**TASK SET**
1 – In the passage about the rumored Apple tablet, what upgrade is Apple said to be launching?
2 – Go on with the passage about the rumored Apple tablet, beginning after its final sentence.
*** PASSAGE ***
But it seems that it's going to remain just there, in the realm of imagination.
Media overcoming the message
All the rumours about the tablet seem to be pointing to it being a media platform. It is being discussed as a competitor to the Kindle, as well as a great platform for music and movies. All the pundits are talking about it in those terms, quoting their own sources. Apple has said nothing to confirm or deny anything, but lately the rumour mill has been closer to right than wrong .
If this is the case, Apple will have missed a golden opportunity, and we fear that another such window might not open for a long time.
Windows users are at a breaking point. They have another major, expensive upgrade coming in the next few months. The upgrade path is also complex and baffling for most people. As well, they are not seeing as much return for their investment - they're not getting much new in their day-to-day experience. Conversely, Apple is launching Snow Leopard, one of the cheapest and easiest upgrades for a commercial operating system ever.
*** End of PASSAGE ***
*** DATA SUPPLIED ***
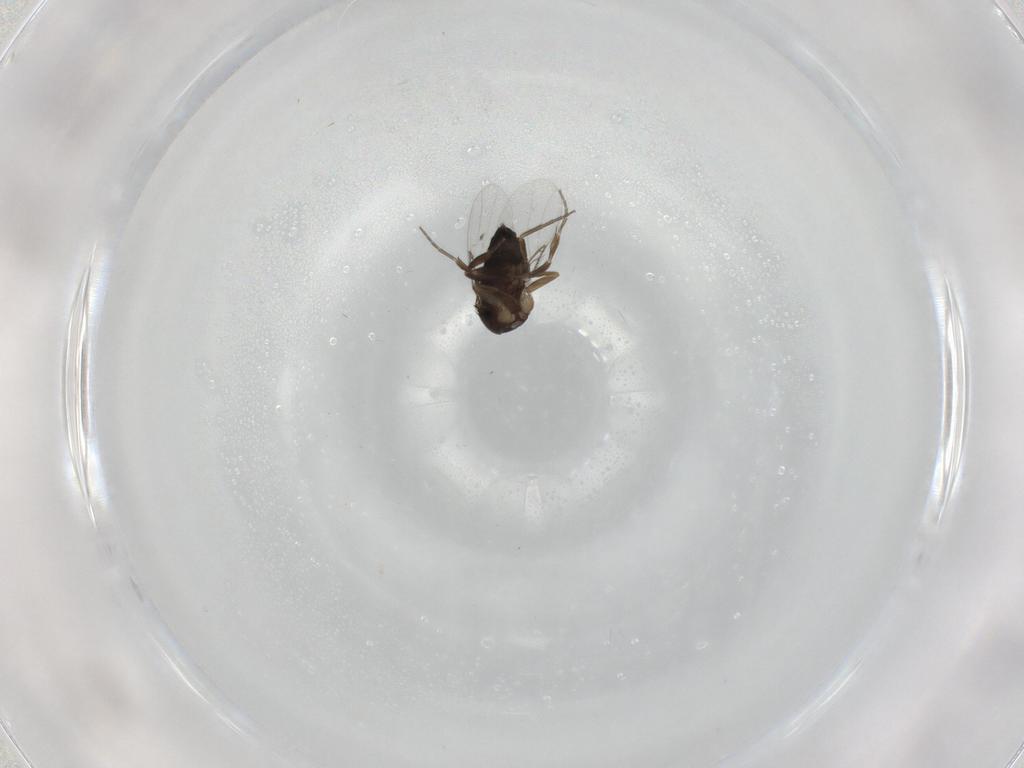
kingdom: Animalia
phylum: Arthropoda
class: Insecta
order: Diptera
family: Phoridae
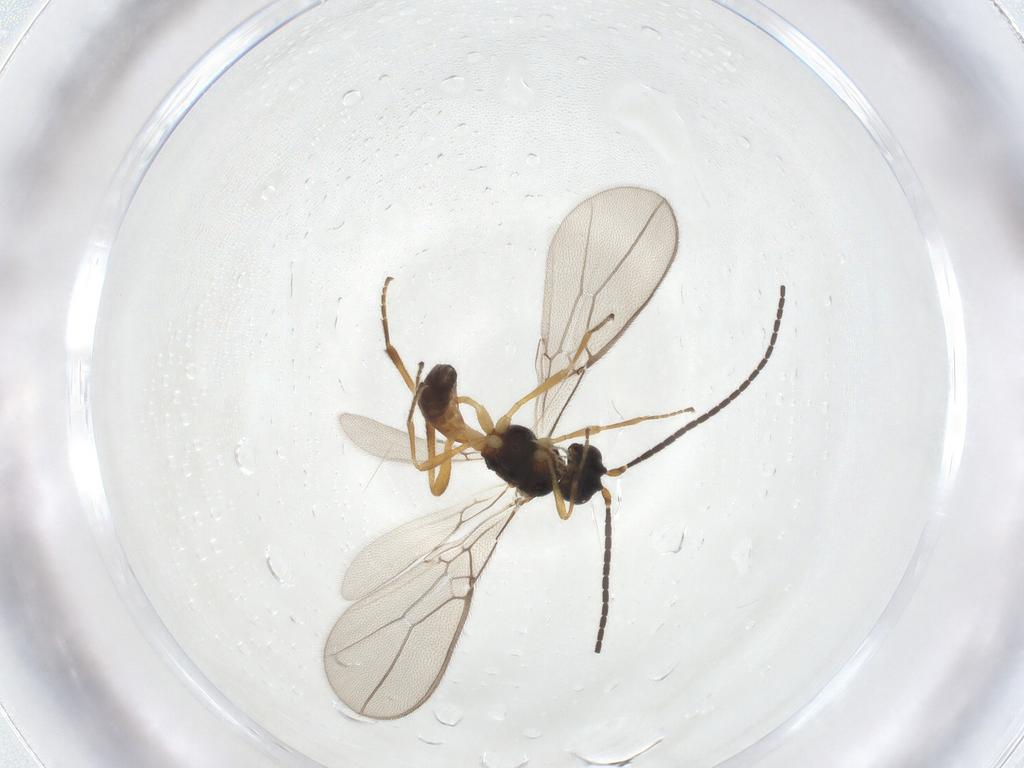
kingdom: Animalia
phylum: Arthropoda
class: Insecta
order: Hymenoptera
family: Braconidae
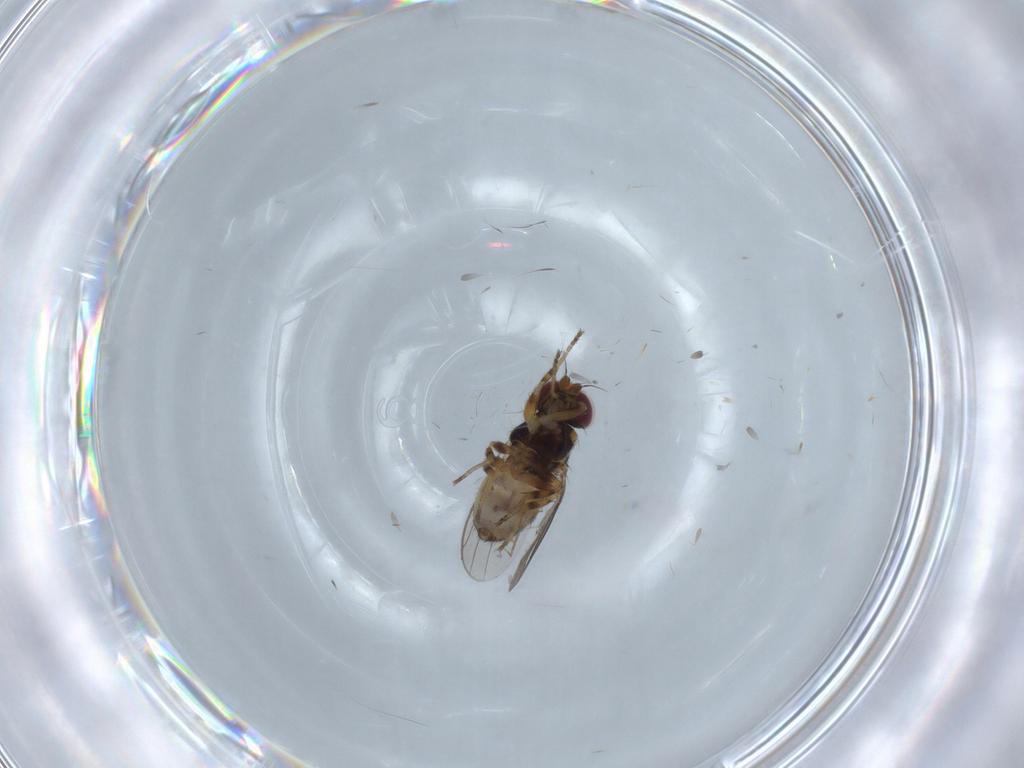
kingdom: Animalia
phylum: Arthropoda
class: Insecta
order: Diptera
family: Chloropidae
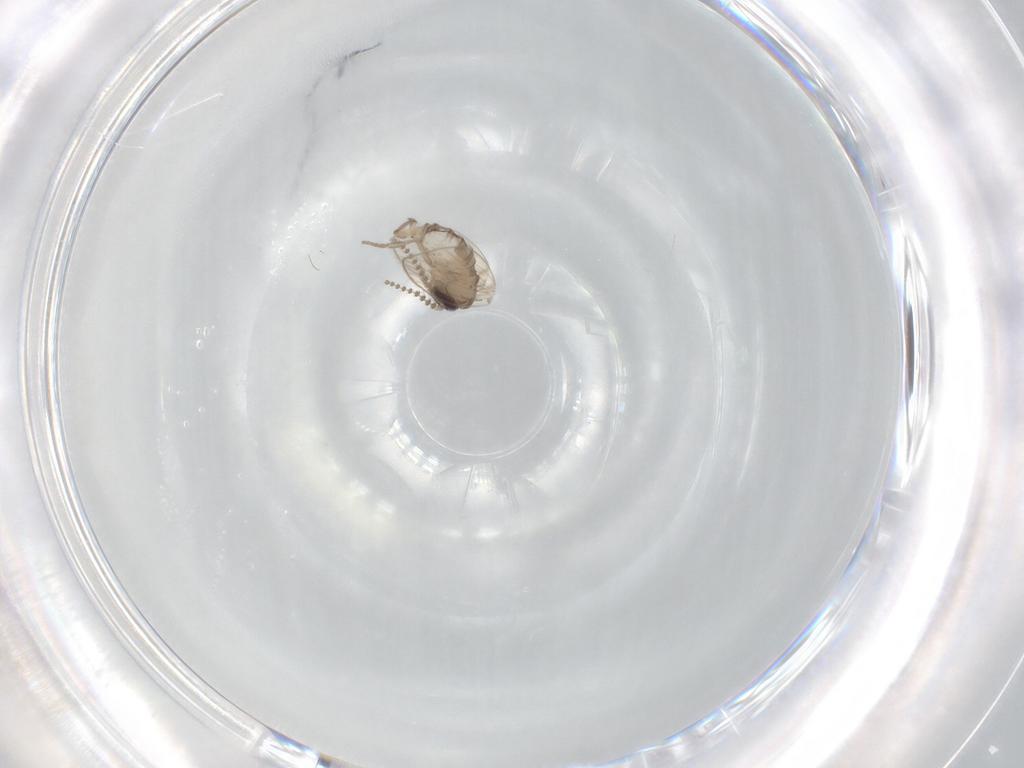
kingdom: Animalia
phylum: Arthropoda
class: Insecta
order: Diptera
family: Psychodidae
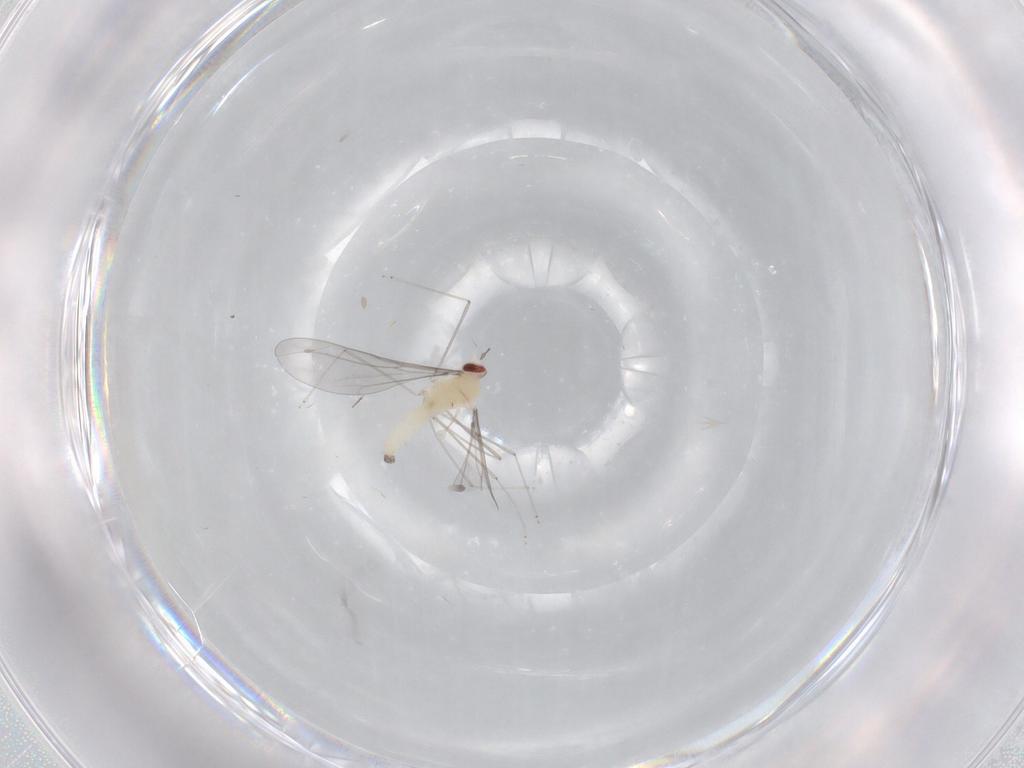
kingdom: Animalia
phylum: Arthropoda
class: Insecta
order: Diptera
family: Cecidomyiidae
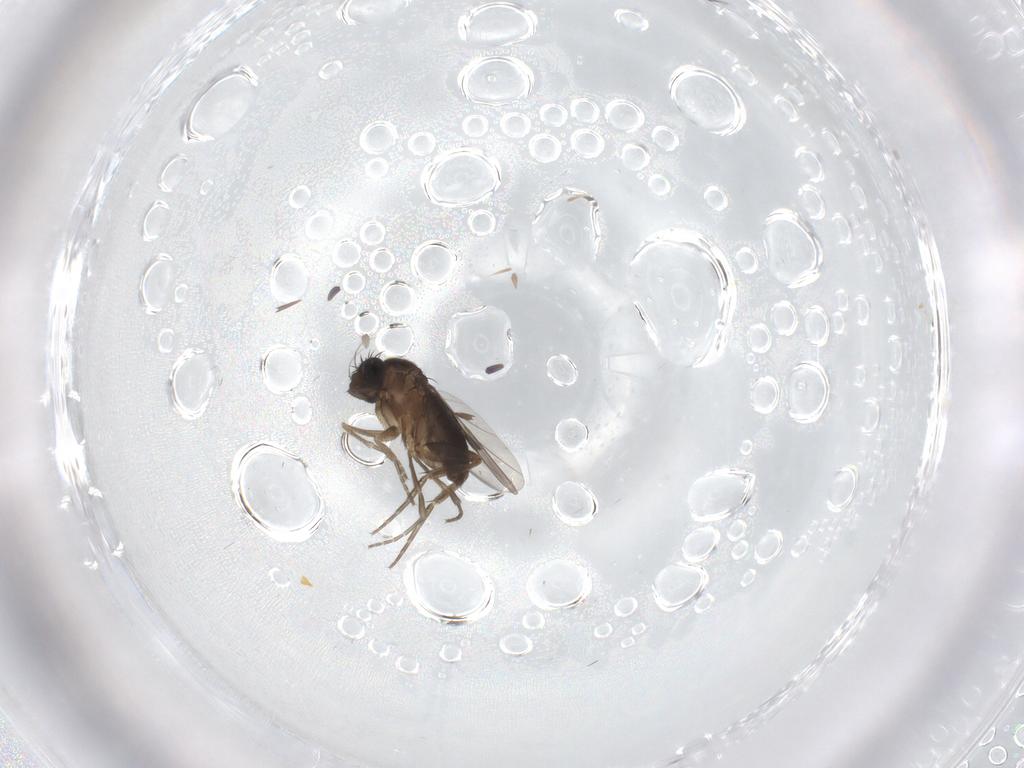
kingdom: Animalia
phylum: Arthropoda
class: Insecta
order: Diptera
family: Phoridae
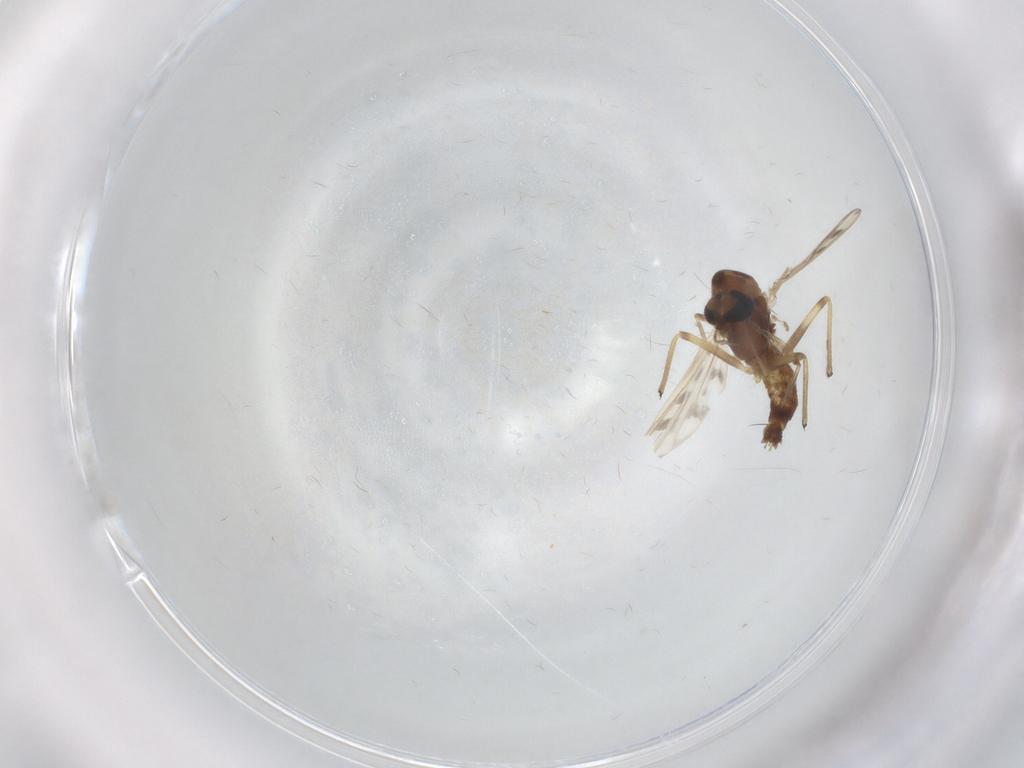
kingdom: Animalia
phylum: Arthropoda
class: Insecta
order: Diptera
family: Chironomidae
*** End of DATA SUPPLIED ***
**RESPONSES IN ORDER**
1 – Snow Leopard

2 –
At the same time Apple has entered the mainstream in a way that they could only have dreamed about a decade ago. The iPhone, for all of the bellyaching by some people, still has one of the highest satisfaction levels of any piece of hardware. People who use it find so many uses for it that it becomes like a third hand. The fact that it is a phone is almost secondary to all the other uses it has, both from third party apps and default functionality.
This would be the perfect time to converge these two strands and make one device that runs both your home and your business, something that Microsoft and RIM have been trying to do for ages, and which Google is very close to doing. This is a re-aligning moment - the moves from desktop and server based enterprise to mobile and cloud computing.
Instead, it looks like we're just going to see a larger iPod touch. And that's fine. There's a market for it and it will sell, and a lot of that market are the people that Apple has targeted for years. But it seems like a disappointment. They have shown they are capable of so much more, but instead are focusing on recreating the same experience but on a different scale. It's not so much that they've broken a promise but that they've just come up a little short in the expectations department.
A school that our sister went to had a grading system: Practical vs Potential. Apple would get an A+ on practical (they deliver very well and consistantly) but an A- or B+ on potential (they are capable of more but aren't delivering on that potential and sticking to what they're good at, only challenging themslves in increments).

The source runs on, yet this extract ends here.